No ha habido un atentado de la última ola asesina, del cual los protagonistas no fuesen adictos a esos juegos. A pesar de las alertas, varias veces emitidas por criminólogos, como el francés Alain Bauer, hasta ahora las autoridades judiciales en Europa y Estados Unidos se sumaron a la opinión de los defensores de esos juegos, que ven en la apología virtual del crimen y su sofisticación sádica una expresión más de la democracia. Sin embargo, se llame como se llame ese vínculo: entrenamiento, afinidad con el mal, cultura de odio, propensión a la transgresión, simple adicción, empatía entre psicópatas etc., el vínculo existe. Es cierto que no todos los jugadores pasan al acto. El adoctrinamiento wahabita es la condición insoslayable, pero los videojuegos dan el toque final al enaltecimiento y la estetización de la barbarie.

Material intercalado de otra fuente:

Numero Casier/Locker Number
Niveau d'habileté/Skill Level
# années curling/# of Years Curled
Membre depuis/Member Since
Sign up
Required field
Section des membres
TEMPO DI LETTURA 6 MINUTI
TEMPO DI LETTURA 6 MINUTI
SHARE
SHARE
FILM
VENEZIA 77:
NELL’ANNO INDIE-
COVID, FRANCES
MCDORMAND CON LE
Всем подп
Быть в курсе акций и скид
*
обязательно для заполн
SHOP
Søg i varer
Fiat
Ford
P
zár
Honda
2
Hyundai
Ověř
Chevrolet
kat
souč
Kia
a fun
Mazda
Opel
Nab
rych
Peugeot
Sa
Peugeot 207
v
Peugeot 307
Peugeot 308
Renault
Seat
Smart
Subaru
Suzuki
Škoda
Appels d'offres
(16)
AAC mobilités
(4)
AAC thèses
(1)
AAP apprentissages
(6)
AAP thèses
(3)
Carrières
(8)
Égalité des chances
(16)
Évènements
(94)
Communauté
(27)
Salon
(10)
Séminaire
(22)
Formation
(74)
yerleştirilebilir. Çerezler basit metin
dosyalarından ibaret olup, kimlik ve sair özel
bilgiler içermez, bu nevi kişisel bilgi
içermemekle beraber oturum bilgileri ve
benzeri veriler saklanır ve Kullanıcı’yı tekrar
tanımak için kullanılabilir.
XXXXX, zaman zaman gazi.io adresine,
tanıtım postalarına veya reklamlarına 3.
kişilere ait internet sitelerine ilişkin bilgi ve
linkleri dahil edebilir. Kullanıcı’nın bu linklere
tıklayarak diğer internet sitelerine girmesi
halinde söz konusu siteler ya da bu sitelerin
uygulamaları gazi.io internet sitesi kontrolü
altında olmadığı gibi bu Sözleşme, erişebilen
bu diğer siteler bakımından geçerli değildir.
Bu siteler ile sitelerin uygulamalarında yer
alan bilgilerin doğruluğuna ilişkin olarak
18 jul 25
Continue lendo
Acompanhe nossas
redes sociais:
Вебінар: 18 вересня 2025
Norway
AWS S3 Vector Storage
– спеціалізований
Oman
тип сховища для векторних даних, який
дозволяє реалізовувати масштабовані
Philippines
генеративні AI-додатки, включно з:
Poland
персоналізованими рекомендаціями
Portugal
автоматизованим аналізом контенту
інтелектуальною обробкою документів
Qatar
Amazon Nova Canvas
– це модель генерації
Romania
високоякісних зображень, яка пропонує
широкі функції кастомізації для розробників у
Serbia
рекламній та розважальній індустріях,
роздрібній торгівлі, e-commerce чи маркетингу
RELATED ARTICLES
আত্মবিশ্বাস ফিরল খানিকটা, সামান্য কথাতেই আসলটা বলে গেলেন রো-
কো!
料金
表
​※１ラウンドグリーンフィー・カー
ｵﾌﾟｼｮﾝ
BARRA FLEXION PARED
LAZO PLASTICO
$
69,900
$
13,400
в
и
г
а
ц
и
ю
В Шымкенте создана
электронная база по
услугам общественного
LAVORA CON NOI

La lógica del avestruz, el no querer saber, es una característica paradójica del siglo XXI, un siglo tecnológico, pero no científico. Estamos en ese punto de la historia del pensamiento occidental de  relegación de la ciencia positiva a favor de la contemplación de la percepción sensible. Una disposición propicia al desarrollo de una hubris demencial.  Los cazadores de Pokémones tanto como los jugadores de GTA comparten el ser la expresión de una civilización de tiranos atomizados, tiranos no ilustrados.

Realidad percibida

Esa difracción de la realidad no atañe sólo al mundo virtual, sino a algo tan concreto como el Estado civil y los datos filatorios. Culmina con la negación de la más obvia de las realidades materiales que es el determinismo cromosómico. Son ya varios los países en haber hecho ley, o por lo menos fingir creer posible, lo radicalmente imposible, que es que un hombre se transforme en mujer o una mujer en hombre. Claro que en democracia se debe permitir que la gente se disfrace de lo que quiera, y viva sus aspiraciones al “como si”, como parte de su libre albedrío, siempre y cuando no se niegue la realidad, y menos se obligue a terceros a negarla. Justamente, la prepotencia exige la colaboración de la sociedad entera a la pantomima para que el engaño sea sistémico. Aquel que insista en saludar educadamente con un “Señor” a un hombre, a pesar del disfraz, se vería, colmo de los colmos, acusado de discriminación.  Existen aún algunas limitaciones a la realización de las aspiraciones narcisistas. Por ejemplo no se puede cambiar la fecha de nacimiento cuando esta contradice la edad percibida. No se puede cambiar de género humano a genero animal, ni se puede cosificar o convertirse en Pokémon. Aunque algunos padres se han adelantado a la evolución de la sociedad y ya le dan el nombre de su Pokémon preferido a sus hijos

¿Qué tienen en común los cazadores de Pokémones, los asesinos neo-wahabitas, las personas que “eligieron” su identidad de género? Todas ellas estiraron el campo de sus posibles negando la realidad. Barrieron con la realidad cósmica, interpolaron el mundo virtual a la realidad, editaron fatwas contra todo lo que sea del orden del determinismo, de la inmanencia física o de los hechos históricos, en este último caso, apoyándose en la censura del políticamente correcto.  Ese es el mito fundador del siglo XXI, el narcisismo hipertrófico, que une el yihadista, al adolescente de 40 años adicto a los videojuegos y al transexual almodovareño;  entronizar la ficción ya no como proyección de un deseo sino como realidad diseñada a medida. Cumplir con la primera definición de la locura, que es la confusión entre ficción y realidad.